Briefly

I am not done sorting out my feelings about the Derek Chauvin trial– and I doubt that I will be until after he is sentenced. And I am definitely not done sorting out my feelings about the fact that less than 20 minutes after the trial a cop gunned down a sixteen-year-old Black girl in Columbus.

I kinda hate it here right now, and I’m incredibly tired, and I’m wearing my Black Lives Matter shirt to work tomorrow.

I don’t pray

… but the fervor with which I’m hoping for a guilty verdict in a few minutes is starting to approach prayer.

Do the right thing, for fuck’s sake.

Stephen would answer if he only knew how

I have been sort of staring dully off into space for the last half hour or so, and the cops just murdered another child in Chicago, and I’m just kinda … done, today. I’ll try and be interesting tomorrow.

The South Bend Fraternal Order of Police, Lodge #36, is a Bunch of Racist Pigs: Update

They’ve not only deleted my comments (perfectly polite, and I should have screenshotted them) from their double-down post, which explains why it’s nothing but praise in there, but they’ve since added a post about how qualified immunity, which is how they get away with murdering unarmed black people all the time, is actually just fine.

So, yeah, no benefit of the doubt remains. As far as I’m concerned it no longer matters if the image was put in on purpose, and I think it probably was. Because anyone with even a little shred of conscience would have removed it by now.

Police unions should be outlawed.

All cops are bastards.

Fuck the South Bend FOP.

(Original post here.)

#Review: ANGER IS A GIFT, by Mark Oshiro

I wasn’t ready for this damn book.

My first exposure to Mark Oshiro actually happened because a mutual Patron suggested that Mark read The Benevolence Archives, Vol. 1 on their Mark Reads Stuff YouTube channel. I admit I feel a little special because, technically, they had heard of me before I heard of them. Which, take that, traditional publishing!

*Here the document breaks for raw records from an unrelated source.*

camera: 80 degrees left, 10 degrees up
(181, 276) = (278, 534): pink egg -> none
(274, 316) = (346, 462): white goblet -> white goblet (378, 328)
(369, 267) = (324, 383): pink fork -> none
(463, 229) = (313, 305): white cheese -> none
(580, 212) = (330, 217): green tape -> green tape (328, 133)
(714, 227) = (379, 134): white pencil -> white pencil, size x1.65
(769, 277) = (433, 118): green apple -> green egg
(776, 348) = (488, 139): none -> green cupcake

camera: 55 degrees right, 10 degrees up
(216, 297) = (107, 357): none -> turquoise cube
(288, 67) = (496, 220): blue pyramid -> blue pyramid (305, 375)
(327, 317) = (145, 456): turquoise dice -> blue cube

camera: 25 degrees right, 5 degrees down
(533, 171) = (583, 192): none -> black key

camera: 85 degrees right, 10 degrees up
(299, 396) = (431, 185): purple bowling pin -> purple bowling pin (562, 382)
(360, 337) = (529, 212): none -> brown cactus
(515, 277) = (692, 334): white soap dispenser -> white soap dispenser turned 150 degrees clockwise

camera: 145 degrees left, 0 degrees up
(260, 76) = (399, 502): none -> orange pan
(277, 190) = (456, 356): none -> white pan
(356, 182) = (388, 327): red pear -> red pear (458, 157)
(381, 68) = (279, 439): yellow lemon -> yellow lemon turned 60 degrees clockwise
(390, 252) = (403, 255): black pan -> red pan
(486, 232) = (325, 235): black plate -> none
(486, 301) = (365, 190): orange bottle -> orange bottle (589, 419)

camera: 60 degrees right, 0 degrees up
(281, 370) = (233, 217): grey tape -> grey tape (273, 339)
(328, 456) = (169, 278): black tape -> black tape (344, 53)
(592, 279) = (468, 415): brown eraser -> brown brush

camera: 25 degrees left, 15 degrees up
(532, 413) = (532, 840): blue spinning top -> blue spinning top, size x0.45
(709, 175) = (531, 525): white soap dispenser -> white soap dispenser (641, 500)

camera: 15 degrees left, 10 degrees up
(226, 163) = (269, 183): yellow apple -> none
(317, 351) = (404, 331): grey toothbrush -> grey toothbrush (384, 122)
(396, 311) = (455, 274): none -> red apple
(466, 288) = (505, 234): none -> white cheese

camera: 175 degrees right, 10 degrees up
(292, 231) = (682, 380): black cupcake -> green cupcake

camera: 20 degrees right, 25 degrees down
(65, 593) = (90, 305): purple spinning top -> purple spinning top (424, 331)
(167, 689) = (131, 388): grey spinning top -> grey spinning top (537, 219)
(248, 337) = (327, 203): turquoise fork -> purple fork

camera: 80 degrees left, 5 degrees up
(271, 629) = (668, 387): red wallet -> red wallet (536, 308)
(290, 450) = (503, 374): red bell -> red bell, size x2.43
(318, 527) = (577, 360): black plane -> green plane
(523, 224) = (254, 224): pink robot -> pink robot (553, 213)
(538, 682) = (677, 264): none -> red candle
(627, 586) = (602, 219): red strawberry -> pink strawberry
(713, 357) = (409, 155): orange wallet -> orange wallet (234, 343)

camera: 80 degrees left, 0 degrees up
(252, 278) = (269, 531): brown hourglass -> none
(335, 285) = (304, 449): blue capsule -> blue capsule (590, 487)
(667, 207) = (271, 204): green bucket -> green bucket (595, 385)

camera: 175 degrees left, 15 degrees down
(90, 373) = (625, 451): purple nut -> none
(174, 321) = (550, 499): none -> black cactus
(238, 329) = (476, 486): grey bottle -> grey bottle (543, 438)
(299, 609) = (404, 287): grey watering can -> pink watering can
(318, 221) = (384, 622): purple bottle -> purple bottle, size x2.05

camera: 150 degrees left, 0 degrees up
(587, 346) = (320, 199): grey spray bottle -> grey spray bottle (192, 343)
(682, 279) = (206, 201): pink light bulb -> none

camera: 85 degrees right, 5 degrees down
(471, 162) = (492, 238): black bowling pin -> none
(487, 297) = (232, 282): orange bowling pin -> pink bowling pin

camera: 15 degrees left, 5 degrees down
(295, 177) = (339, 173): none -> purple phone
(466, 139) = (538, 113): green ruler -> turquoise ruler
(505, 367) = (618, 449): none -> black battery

Anyway, they seem to have been enjoying themselves, and watching them read my book has been fun as hell, so I figured there was a good chance I’d like their work as well, and in that spirit I just finished their debut novel, Anger Is a Gift.

And it has kicked my ass. I made a terrible mistake last night while reading in bed; at one point I looked over at my wife (who is reading Harrow the Ninth right now) and said “This book is trying to lull me into a false sense of security. I don’t trust optimism any more. Something terrible is about to happen.”

And like ten minutes later I was so angry I could barely breathe, and any thought of sleep within the next hour or so at the least was banished. Not angry at the book, mind you, although I did come very close to tossing it across the room. Angry on behalf of Moss Jeffries, the book’s main character.

As the events of the book begin, Moss has been without his father for a few years. His father was shot by a police officer while leaving a local corner store with headphones on and hands filled with groceries. He attends high school in Oakland, CA, at a school that has recently begun a policy where students can be pulled from class, at any time, by school police officers to search their lockers. As it turns out, the cop in question already does not exactly have the rest of the student body’s trust, and this policy goes badly.

Which leads to metal detectors at the door. Which goes badly.

Which leads to the students planning a walk-out as protest. Which goes very badly.

I’m not going to spoil any more; suffice it to say that protest and police brutality and loss are strong themes of this book, and it begins with a handful of content warnings that maybe I should have taken a bit more seriously myself, because reading this book as a teacher of Black and Brown children in 2020 was very, very difficult. These kids are failed by nearly every adult in their lives– Moss’ mother is wonderful, as is his boyfriend Javier’s mother, but the school personnel and even some of the other parents are benignly neglectful at best and actively harmful at worst, and I spent as much time angry with school personnel as I did with the actions of the police.

I will admit that there were a few moments where I had thoughts of the Would they REALLY … type, mostly relating to various actions the police take regarding the protesters, and … honestly, there’s no excuse to be thinking something like that in 2020. Even if this was mildly unrealistic when it was released in 2018, it’s just not any longer. It’s impossible to have watched the actions of the police across the country this year with your eyes open and declare anything to be beyond them.

That quote on the cover of the book declares it to be “beautiful and brutal.” And … yeah. That’s a really good description of the book. Anger is a Gift was a hard book to read, but absolutely well worth it, and I think you will hear about it again at the end of the year.